“Leaving a church because you’re not ‘being fed’ is a sign of spiritual immaturity.”
This might be true. Or false.
I once had a conversation with a person who headed both children’s and women’s ministry in her mid-sized church. Sunday mornings, she circled through the church like an electron in an atomic accelerator, overseeing children’s programming. The rest of the week, she divided her time equally between organizing curriculum, recruiting volunteers, planning women’s events, arranging mentoring relationships, and constantly communicating with her sub-leaders about plans and vision. “When is the last time you sat through a church service here?” I asked.
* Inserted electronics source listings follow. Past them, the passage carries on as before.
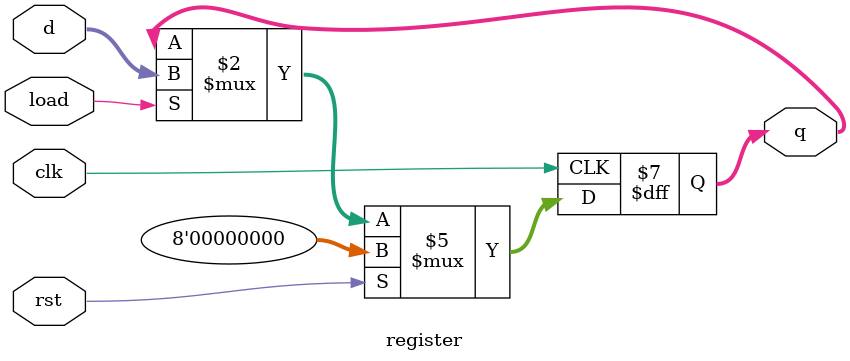
<source format=v>
`timescale 1ns / 1ps


module register(clk, rst, load, d, q);
    parameter WIDTH = 8;
    
    input clk, rst, load;
    input [WIDTH-1:0] d;
    output reg [WIDTH-1:0] q;
    
    always@(posedge clk) begin
        if(rst) q <= 0;
        else if(load)   q <= d;
    end
endmodule

</source>
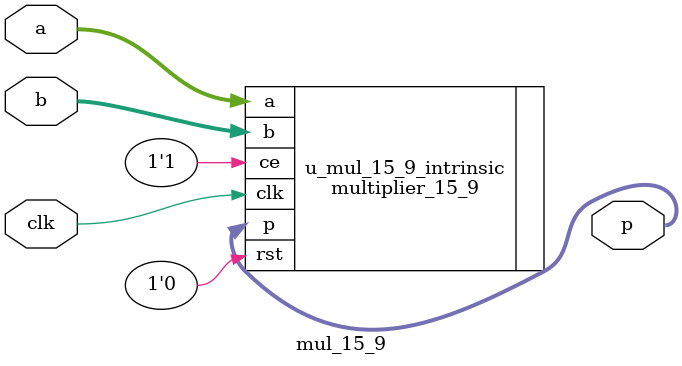
<source format=sv>
module mul_15_9 (
    input         clk,
    input  [14:0] a  ,
    input  [ 8:0] b  ,
    output [23:0] p
);

    multiplier_15_9 u_mul_15_9_intrinsic (
        .ce (1'b1),
        .rst(1'b0),
        .clk(clk ),
        .a  (a   ),
        .b  (b   ),
        .p  (p   )
    );

endmodule : mul_15_9

</source>
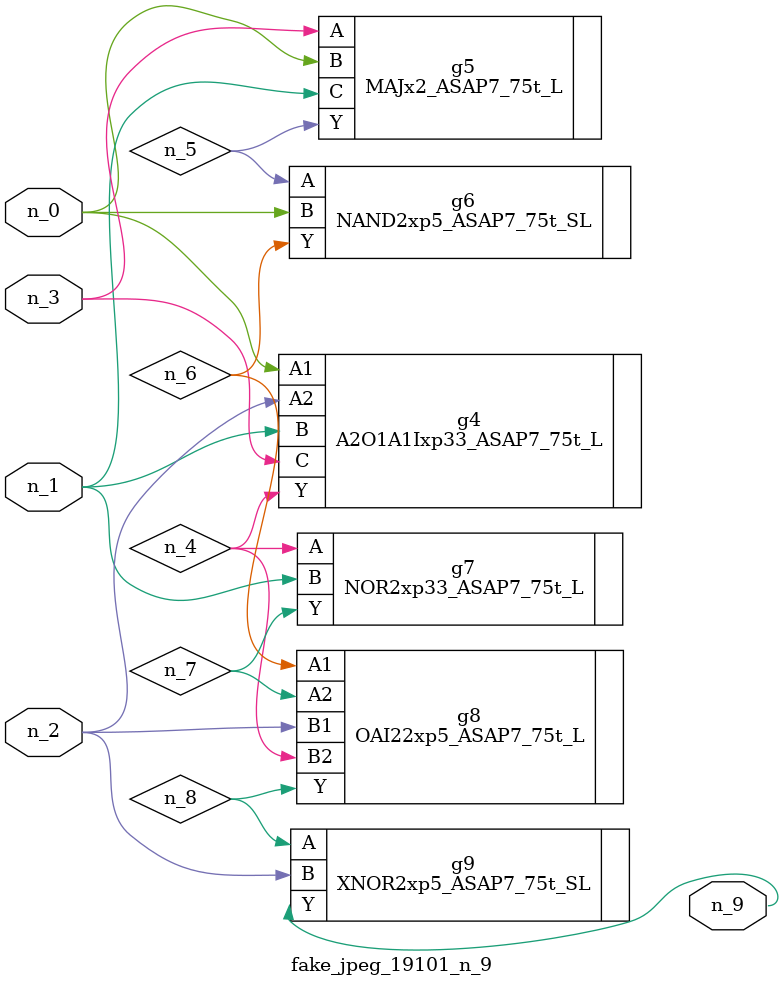
<source format=v>
module fake_jpeg_19101_n_9 (n_0, n_3, n_2, n_1, n_9);

input n_0;
input n_3;
input n_2;
input n_1;

output n_9;

wire n_4;
wire n_8;
wire n_6;
wire n_5;
wire n_7;

A2O1A1Ixp33_ASAP7_75t_L g4 ( 
.A1(n_0),
.A2(n_2),
.B(n_1),
.C(n_3),
.Y(n_4)
);

MAJx2_ASAP7_75t_L g5 ( 
.A(n_3),
.B(n_0),
.C(n_1),
.Y(n_5)
);

NAND2xp5_ASAP7_75t_SL g6 ( 
.A(n_5),
.B(n_0),
.Y(n_6)
);

OAI22xp5_ASAP7_75t_L g8 ( 
.A1(n_6),
.A2(n_7),
.B1(n_2),
.B2(n_4),
.Y(n_8)
);

NOR2xp33_ASAP7_75t_L g7 ( 
.A(n_4),
.B(n_1),
.Y(n_7)
);

XNOR2xp5_ASAP7_75t_SL g9 ( 
.A(n_8),
.B(n_2),
.Y(n_9)
);


endmodule
</source>
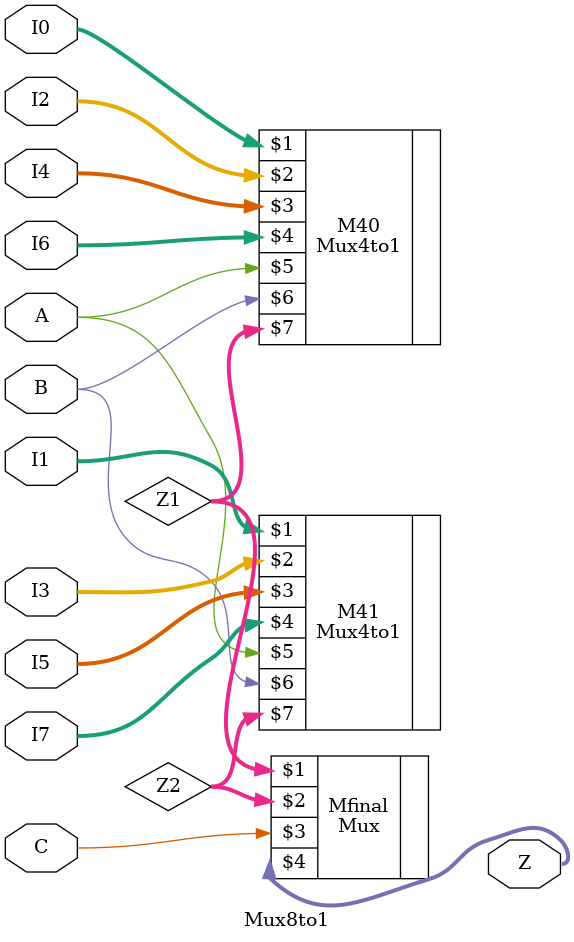
<source format=v>
`timescale 1ns/1ns

module Mux8to1 (I0, I1, I2, I3, I4, I5, I6, I7, A, B, C, Z);
input [3:0] I0, I1, I2, I3, I4, I5, I6, I7;
input A, B, C;
output [3:0] Z;

wire [3:0] Z1, Z2;

Mux4to1 M40 (I0, I2, I4, I6, A, B, Z1);
Mux4to1 M41 (I1, I3, I5, I7, A, B, Z2);
Mux Mfinal (Z1, Z2, C, Z);

endmodule

</source>
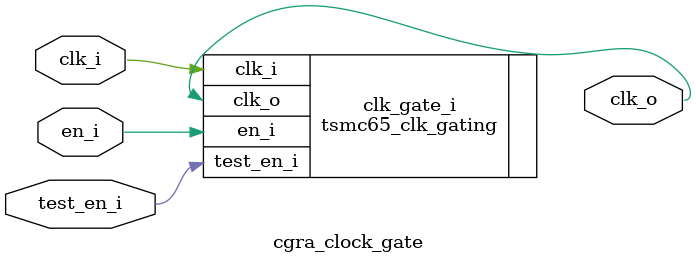
<source format=sv>

module cgra_clock_gate (
    input  logic clk_i,
    input  logic en_i,
    input  logic test_en_i,
    output logic clk_o
);

  tsmc65_clk_gating clk_gate_i (
      .clk_i,
      .en_i,
      .test_en_i,
      .clk_o
  );

endmodule

</source>
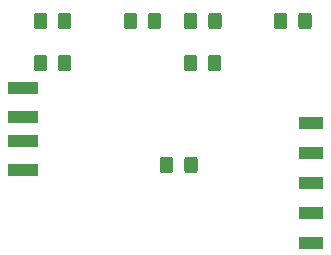
<source format=gbp>
G04 #@! TF.GenerationSoftware,KiCad,Pcbnew,5.1.10*
G04 #@! TF.CreationDate,2021-12-09T23:26:38-05:00*
G04 #@! TF.ProjectId,usbdbg,75736264-6267-42e6-9b69-6361645f7063,rev?*
G04 #@! TF.SameCoordinates,Original*
G04 #@! TF.FileFunction,Paste,Bot*
G04 #@! TF.FilePolarity,Positive*
%FSLAX46Y46*%
G04 Gerber Fmt 4.6, Leading zero omitted, Abs format (unit mm)*
G04 Created by KiCad (PCBNEW 5.1.10) date 2021-12-09 23:26:38*
%MOMM*%
%LPD*%
G01*
G04 APERTURE LIST*
%ADD10R,2.000000X1.000000*%
%ADD11R,2.500000X1.100000*%
G04 APERTURE END LIST*
D10*
X160020000Y-74676000D03*
X160020000Y-72136000D03*
X160020000Y-69596000D03*
X160020000Y-67056000D03*
X160020000Y-64516000D03*
G36*
G01*
X152485000Y-55429999D02*
X152485000Y-56330001D01*
G75*
G02*
X152235001Y-56580000I-249999J0D01*
G01*
X151584999Y-56580000D01*
G75*
G02*
X151335000Y-56330001I0J249999D01*
G01*
X151335000Y-55429999D01*
G75*
G02*
X151584999Y-55180000I249999J0D01*
G01*
X152235001Y-55180000D01*
G75*
G02*
X152485000Y-55429999I0J-249999D01*
G01*
G37*
G36*
G01*
X150435000Y-55429999D02*
X150435000Y-56330001D01*
G75*
G02*
X150185001Y-56580000I-249999J0D01*
G01*
X149534999Y-56580000D01*
G75*
G02*
X149285000Y-56330001I0J249999D01*
G01*
X149285000Y-55429999D01*
G75*
G02*
X149534999Y-55180000I249999J0D01*
G01*
X150185001Y-55180000D01*
G75*
G02*
X150435000Y-55429999I0J-249999D01*
G01*
G37*
G36*
G01*
X151317000Y-59886001D02*
X151317000Y-58985999D01*
G75*
G02*
X151566999Y-58736000I249999J0D01*
G01*
X152217001Y-58736000D01*
G75*
G02*
X152467000Y-58985999I0J-249999D01*
G01*
X152467000Y-59886001D01*
G75*
G02*
X152217001Y-60136000I-249999J0D01*
G01*
X151566999Y-60136000D01*
G75*
G02*
X151317000Y-59886001I0J249999D01*
G01*
G37*
G36*
G01*
X149267000Y-59886001D02*
X149267000Y-58985999D01*
G75*
G02*
X149516999Y-58736000I249999J0D01*
G01*
X150167001Y-58736000D01*
G75*
G02*
X150417000Y-58985999I0J-249999D01*
G01*
X150417000Y-59886001D01*
G75*
G02*
X150167001Y-60136000I-249999J0D01*
G01*
X149516999Y-60136000D01*
G75*
G02*
X149267000Y-59886001I0J249999D01*
G01*
G37*
G36*
G01*
X160105000Y-55429999D02*
X160105000Y-56330001D01*
G75*
G02*
X159855001Y-56580000I-249999J0D01*
G01*
X159204999Y-56580000D01*
G75*
G02*
X158955000Y-56330001I0J249999D01*
G01*
X158955000Y-55429999D01*
G75*
G02*
X159204999Y-55180000I249999J0D01*
G01*
X159855001Y-55180000D01*
G75*
G02*
X160105000Y-55429999I0J-249999D01*
G01*
G37*
G36*
G01*
X158055000Y-55429999D02*
X158055000Y-56330001D01*
G75*
G02*
X157805001Y-56580000I-249999J0D01*
G01*
X157154999Y-56580000D01*
G75*
G02*
X156905000Y-56330001I0J249999D01*
G01*
X156905000Y-55429999D01*
G75*
G02*
X157154999Y-55180000I249999J0D01*
G01*
X157805001Y-55180000D01*
G75*
G02*
X158055000Y-55429999I0J-249999D01*
G01*
G37*
D11*
X135634000Y-64024000D03*
X135634000Y-66024000D03*
X135634000Y-61524000D03*
X135634000Y-68524000D03*
G36*
G01*
X148403000Y-67621999D02*
X148403000Y-68522001D01*
G75*
G02*
X148153001Y-68772000I-249999J0D01*
G01*
X147502999Y-68772000D01*
G75*
G02*
X147253000Y-68522001I0J249999D01*
G01*
X147253000Y-67621999D01*
G75*
G02*
X147502999Y-67372000I249999J0D01*
G01*
X148153001Y-67372000D01*
G75*
G02*
X148403000Y-67621999I0J-249999D01*
G01*
G37*
G36*
G01*
X150453000Y-67621999D02*
X150453000Y-68522001D01*
G75*
G02*
X150203001Y-68772000I-249999J0D01*
G01*
X149552999Y-68772000D01*
G75*
G02*
X149303000Y-68522001I0J249999D01*
G01*
X149303000Y-67621999D01*
G75*
G02*
X149552999Y-67372000I249999J0D01*
G01*
X150203001Y-67372000D01*
G75*
G02*
X150453000Y-67621999I0J-249999D01*
G01*
G37*
G36*
G01*
X139767000Y-58985999D02*
X139767000Y-59886001D01*
G75*
G02*
X139517001Y-60136000I-249999J0D01*
G01*
X138866999Y-60136000D01*
G75*
G02*
X138617000Y-59886001I0J249999D01*
G01*
X138617000Y-58985999D01*
G75*
G02*
X138866999Y-58736000I249999J0D01*
G01*
X139517001Y-58736000D01*
G75*
G02*
X139767000Y-58985999I0J-249999D01*
G01*
G37*
G36*
G01*
X137717000Y-58985999D02*
X137717000Y-59886001D01*
G75*
G02*
X137467001Y-60136000I-249999J0D01*
G01*
X136816999Y-60136000D01*
G75*
G02*
X136567000Y-59886001I0J249999D01*
G01*
X136567000Y-58985999D01*
G75*
G02*
X136816999Y-58736000I249999J0D01*
G01*
X137467001Y-58736000D01*
G75*
G02*
X137717000Y-58985999I0J-249999D01*
G01*
G37*
G36*
G01*
X138617000Y-56330001D02*
X138617000Y-55429999D01*
G75*
G02*
X138866999Y-55180000I249999J0D01*
G01*
X139517001Y-55180000D01*
G75*
G02*
X139767000Y-55429999I0J-249999D01*
G01*
X139767000Y-56330001D01*
G75*
G02*
X139517001Y-56580000I-249999J0D01*
G01*
X138866999Y-56580000D01*
G75*
G02*
X138617000Y-56330001I0J249999D01*
G01*
G37*
G36*
G01*
X136567000Y-56330001D02*
X136567000Y-55429999D01*
G75*
G02*
X136816999Y-55180000I249999J0D01*
G01*
X137467001Y-55180000D01*
G75*
G02*
X137717000Y-55429999I0J-249999D01*
G01*
X137717000Y-56330001D01*
G75*
G02*
X137467001Y-56580000I-249999J0D01*
G01*
X136816999Y-56580000D01*
G75*
G02*
X136567000Y-56330001I0J249999D01*
G01*
G37*
G36*
G01*
X144187000Y-56330001D02*
X144187000Y-55429999D01*
G75*
G02*
X144436999Y-55180000I249999J0D01*
G01*
X145087001Y-55180000D01*
G75*
G02*
X145337000Y-55429999I0J-249999D01*
G01*
X145337000Y-56330001D01*
G75*
G02*
X145087001Y-56580000I-249999J0D01*
G01*
X144436999Y-56580000D01*
G75*
G02*
X144187000Y-56330001I0J249999D01*
G01*
G37*
G36*
G01*
X146237000Y-56330001D02*
X146237000Y-55429999D01*
G75*
G02*
X146486999Y-55180000I249999J0D01*
G01*
X147137001Y-55180000D01*
G75*
G02*
X147387000Y-55429999I0J-249999D01*
G01*
X147387000Y-56330001D01*
G75*
G02*
X147137001Y-56580000I-249999J0D01*
G01*
X146486999Y-56580000D01*
G75*
G02*
X146237000Y-56330001I0J249999D01*
G01*
G37*
M02*

</source>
“Oh, I’m a self-feeder,” she laughed. “I haven’t attended an entire church service here in years!” Of course, she could listen to the pastor’s message on CD later if she so chose. (But that isn’t really the point, and neither is her motivation in being so darn indespendible.)
Her comment stuck with me, because church – the image most of us conjure when we first hear the word, anyway – is that thing we do on Sunday morning. When we say “I’m not getting fed at my church”, we’re usually saying “The sermons are missing the mark for me”. Or we might be saying “The music to which I’m supposed to be worshipping stinks.” Some of us might even be saying, “The other stuff we do in a church service has become rote and meaningless for me.”
Even though I found the actions of this woman’s/children’s pastor extremely troubling, I found a bit of spiritual truth in her words. Spiritual maturity means that we learn to become self-feeders. Or, to put it another way, we learn to feed deeply on God, rather than being fed by others. As we do, we form a different kind of relationship with a Sunday morning church service – particularly those of us who attend churches where the sermon, rather than communion, is the centerpiece of the Sunday morning worship service.
So if we become “self-feeders”, then those other things about a congregation (the stuff that happens the other 167 hours of the week) change priority, don’t they?
Is it possible to outgrow a congregation if you’re a self-feeder?